All elements in HTML have either mixed content, RCDATA, or CDATA.
Mixed content is a mixture of <tags>, &entity; references,
and #PCDATA. RCDATA is just &entities; and data. CDATA is just data.
[SGML actually has a couple other content modes: ANY and
element content, but I didn't use those.]
CDATA is only used for the TITLE. RCDATA is used for XMP and LISTING
(entity references _are_ recognized in RCDATA sections, so you
can inlclude the _full_ end tag like this: </XMP>. But the
string </ followed by a letter _ends_ the section, whether the
letter starts the XMP tag or not.)
The convention is that in PCDATA sections, newlines serve only
to delimit words, whereas in RCDATA, newlines are significant.
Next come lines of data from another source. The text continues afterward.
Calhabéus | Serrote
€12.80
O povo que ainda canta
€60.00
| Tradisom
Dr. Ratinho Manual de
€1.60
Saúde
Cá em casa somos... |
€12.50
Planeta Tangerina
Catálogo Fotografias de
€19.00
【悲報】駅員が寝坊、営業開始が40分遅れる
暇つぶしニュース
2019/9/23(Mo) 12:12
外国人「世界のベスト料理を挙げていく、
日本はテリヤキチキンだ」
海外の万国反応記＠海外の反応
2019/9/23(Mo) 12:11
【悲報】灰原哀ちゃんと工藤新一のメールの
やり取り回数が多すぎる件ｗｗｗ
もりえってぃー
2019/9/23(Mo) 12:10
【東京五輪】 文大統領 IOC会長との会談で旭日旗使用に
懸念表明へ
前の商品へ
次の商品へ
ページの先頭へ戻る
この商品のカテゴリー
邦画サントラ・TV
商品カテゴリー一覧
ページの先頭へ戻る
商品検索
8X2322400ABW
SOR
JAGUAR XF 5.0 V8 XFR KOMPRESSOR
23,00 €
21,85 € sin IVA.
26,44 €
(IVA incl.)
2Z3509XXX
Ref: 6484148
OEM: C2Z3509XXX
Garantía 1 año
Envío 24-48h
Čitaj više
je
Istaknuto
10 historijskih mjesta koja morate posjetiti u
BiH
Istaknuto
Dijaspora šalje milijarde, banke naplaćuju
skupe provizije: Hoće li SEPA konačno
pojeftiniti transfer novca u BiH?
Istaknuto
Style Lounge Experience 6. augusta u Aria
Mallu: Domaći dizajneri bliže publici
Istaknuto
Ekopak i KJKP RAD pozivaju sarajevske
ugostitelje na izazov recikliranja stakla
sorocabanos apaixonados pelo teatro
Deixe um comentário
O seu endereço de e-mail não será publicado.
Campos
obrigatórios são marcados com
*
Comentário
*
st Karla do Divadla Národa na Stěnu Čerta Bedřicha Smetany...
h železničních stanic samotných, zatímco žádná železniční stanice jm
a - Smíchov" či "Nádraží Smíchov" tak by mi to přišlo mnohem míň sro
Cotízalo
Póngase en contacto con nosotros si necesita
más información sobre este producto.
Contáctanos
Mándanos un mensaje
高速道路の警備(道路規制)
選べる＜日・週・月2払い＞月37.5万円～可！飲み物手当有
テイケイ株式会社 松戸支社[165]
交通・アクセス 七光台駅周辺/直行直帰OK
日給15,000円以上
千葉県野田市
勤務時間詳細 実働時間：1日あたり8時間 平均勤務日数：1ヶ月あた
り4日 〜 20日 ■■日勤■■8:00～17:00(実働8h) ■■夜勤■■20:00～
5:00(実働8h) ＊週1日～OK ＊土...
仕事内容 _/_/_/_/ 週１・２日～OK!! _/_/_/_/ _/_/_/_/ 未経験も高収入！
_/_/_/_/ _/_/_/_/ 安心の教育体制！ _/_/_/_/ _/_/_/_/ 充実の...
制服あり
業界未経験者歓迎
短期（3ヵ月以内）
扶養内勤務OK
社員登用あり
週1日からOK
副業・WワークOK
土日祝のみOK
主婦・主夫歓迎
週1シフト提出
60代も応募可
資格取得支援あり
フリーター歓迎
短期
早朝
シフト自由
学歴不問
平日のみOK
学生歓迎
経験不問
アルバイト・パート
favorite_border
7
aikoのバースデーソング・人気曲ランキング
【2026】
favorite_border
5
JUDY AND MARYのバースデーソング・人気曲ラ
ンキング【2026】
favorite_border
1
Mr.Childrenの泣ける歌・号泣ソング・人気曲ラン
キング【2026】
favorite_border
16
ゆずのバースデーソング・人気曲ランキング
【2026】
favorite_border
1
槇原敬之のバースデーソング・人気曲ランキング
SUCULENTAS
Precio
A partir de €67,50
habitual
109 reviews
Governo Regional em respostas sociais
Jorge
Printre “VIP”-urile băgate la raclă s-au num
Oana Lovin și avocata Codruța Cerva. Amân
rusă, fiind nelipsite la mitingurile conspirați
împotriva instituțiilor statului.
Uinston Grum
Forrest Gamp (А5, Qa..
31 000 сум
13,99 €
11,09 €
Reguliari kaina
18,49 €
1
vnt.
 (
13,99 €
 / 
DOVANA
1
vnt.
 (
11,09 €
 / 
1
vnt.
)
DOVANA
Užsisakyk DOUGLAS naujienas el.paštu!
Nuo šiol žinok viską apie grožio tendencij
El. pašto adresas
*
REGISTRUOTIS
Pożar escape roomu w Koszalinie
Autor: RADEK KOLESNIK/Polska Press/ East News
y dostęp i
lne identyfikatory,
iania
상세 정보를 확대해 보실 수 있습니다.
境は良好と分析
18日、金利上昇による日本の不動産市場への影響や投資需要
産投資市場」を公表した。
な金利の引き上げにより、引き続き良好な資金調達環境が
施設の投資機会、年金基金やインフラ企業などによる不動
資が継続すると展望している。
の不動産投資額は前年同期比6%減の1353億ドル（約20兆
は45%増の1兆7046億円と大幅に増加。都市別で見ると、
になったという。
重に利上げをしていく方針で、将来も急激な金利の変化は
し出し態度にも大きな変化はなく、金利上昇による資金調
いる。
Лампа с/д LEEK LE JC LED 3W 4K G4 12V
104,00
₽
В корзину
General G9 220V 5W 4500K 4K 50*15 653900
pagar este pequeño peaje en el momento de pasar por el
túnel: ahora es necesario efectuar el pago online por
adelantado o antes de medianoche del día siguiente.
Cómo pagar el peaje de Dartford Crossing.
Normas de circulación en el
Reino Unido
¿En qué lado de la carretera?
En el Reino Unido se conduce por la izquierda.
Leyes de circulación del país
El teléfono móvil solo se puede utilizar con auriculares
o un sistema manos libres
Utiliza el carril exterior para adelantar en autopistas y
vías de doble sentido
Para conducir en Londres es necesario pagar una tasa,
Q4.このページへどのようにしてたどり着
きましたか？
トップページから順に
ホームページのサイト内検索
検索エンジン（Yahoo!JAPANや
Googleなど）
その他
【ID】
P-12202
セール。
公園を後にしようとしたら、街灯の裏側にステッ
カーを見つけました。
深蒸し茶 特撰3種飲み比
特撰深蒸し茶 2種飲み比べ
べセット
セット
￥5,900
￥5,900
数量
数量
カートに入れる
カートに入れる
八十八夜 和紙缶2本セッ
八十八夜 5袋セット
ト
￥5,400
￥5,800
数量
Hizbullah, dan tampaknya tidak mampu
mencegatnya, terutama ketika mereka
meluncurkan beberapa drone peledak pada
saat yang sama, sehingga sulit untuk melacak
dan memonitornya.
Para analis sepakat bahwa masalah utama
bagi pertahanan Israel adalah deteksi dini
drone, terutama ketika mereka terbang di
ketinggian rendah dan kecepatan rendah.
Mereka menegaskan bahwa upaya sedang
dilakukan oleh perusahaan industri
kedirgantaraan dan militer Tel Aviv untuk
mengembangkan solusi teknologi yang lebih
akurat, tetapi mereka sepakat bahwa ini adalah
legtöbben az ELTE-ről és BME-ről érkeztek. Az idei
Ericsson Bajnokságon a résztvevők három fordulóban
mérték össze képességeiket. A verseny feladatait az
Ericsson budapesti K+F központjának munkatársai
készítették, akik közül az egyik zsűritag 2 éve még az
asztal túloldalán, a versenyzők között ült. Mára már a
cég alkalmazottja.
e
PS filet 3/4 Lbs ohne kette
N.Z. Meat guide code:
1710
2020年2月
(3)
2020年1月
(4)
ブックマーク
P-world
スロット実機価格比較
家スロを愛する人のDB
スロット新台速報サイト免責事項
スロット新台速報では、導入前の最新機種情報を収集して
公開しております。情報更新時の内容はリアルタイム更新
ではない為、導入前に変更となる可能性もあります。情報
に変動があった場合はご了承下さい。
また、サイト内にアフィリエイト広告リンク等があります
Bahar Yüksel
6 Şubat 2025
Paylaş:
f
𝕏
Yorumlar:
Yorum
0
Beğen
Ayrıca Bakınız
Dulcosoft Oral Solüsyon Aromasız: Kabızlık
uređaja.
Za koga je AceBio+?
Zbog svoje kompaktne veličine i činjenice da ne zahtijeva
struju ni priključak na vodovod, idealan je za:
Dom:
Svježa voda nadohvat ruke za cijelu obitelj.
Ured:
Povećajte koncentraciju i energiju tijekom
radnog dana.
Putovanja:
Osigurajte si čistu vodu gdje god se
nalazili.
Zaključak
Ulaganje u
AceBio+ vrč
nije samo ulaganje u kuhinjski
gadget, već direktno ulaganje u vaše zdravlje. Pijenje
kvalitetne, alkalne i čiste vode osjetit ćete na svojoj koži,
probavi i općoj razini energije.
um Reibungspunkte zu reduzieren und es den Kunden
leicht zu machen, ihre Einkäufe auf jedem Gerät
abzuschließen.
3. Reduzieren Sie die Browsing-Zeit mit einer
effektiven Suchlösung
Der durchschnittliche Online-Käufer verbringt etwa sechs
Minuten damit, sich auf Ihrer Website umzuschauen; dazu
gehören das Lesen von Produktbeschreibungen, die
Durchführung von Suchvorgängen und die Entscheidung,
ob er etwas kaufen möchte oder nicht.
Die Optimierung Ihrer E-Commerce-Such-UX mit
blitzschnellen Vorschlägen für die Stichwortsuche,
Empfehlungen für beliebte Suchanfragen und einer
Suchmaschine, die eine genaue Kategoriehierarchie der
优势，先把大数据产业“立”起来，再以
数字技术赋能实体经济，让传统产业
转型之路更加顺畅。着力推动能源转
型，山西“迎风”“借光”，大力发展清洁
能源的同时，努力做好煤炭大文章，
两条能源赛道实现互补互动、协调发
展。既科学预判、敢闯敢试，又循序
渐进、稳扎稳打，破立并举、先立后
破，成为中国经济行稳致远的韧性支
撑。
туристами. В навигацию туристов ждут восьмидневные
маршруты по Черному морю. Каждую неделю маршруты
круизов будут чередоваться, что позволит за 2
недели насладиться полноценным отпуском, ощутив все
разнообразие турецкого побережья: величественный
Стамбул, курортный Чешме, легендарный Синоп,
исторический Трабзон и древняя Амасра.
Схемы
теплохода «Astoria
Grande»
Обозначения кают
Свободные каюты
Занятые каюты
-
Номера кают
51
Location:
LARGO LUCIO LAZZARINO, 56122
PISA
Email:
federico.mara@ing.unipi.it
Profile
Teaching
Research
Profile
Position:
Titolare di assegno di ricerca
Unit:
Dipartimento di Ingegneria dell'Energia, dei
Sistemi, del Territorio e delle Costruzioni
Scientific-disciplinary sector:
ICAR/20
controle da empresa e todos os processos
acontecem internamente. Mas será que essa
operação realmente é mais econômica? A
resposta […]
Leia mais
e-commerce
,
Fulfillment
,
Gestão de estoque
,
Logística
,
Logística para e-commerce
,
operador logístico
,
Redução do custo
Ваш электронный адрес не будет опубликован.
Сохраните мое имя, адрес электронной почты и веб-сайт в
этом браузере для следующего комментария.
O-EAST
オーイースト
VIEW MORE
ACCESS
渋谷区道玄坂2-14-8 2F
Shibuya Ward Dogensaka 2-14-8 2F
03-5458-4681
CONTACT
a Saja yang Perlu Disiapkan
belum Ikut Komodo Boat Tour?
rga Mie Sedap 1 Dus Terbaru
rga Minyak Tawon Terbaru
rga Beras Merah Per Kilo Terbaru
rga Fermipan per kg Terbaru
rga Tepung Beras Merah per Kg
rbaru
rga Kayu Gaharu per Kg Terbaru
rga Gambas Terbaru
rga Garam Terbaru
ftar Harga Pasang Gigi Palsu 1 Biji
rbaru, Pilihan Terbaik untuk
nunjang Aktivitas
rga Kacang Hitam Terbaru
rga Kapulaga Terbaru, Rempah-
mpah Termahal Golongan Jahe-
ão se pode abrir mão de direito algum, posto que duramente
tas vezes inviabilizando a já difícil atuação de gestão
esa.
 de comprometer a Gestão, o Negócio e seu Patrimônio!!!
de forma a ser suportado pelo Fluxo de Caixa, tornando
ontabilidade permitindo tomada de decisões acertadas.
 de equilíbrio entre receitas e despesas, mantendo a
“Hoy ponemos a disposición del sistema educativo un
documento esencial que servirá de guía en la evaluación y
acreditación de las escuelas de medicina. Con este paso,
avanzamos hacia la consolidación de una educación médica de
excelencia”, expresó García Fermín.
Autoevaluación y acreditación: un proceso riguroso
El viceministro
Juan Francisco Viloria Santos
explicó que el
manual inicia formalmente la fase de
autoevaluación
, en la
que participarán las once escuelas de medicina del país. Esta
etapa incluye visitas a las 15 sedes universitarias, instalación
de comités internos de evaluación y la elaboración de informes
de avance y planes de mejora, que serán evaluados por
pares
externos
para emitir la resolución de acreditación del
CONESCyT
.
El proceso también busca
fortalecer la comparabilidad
We can't use RCDATA for the PRE or FIXED tag, cuz the <a> tag
won't be recognized in RCDATA. So I'd suggest you ignore
newlines inside the PRE element, and use <p> to delimit lines.
And since we're not using the exact semantics of PRE, I like
the idea of using the name FIXED in stead. In SGML:
<!ELEMENT FIXED - - (#PCDATA|A|P)*>
The fact that the MidasWWW browser can support the semantics
of PRE is due to its non-standard parsing, where it treats
illegal tags as data, rather than ignoring them. SGML says
they'r not data, whatever they are, and the HTML doc in
the web says to ignore them.
I'm integrating my low-level SGML reading routines into
MidasWWW now, and with the author's consent, the non-standard
behaviour will soon go away. [The MidasWWW 1.0 browser doesn't
do < or & either -- that too will change.]
I've got it running, but there are a couple integration bugs I haven't
yet tracked down.
I've also got something of a validation suite for HTML, so that
implementors can easily see if they've gotten it right. And the
suite goes from easy to hard, so they can see how much of it
they got right, and if they don't want to fix it, they can at least
document how much it's broken.
Dan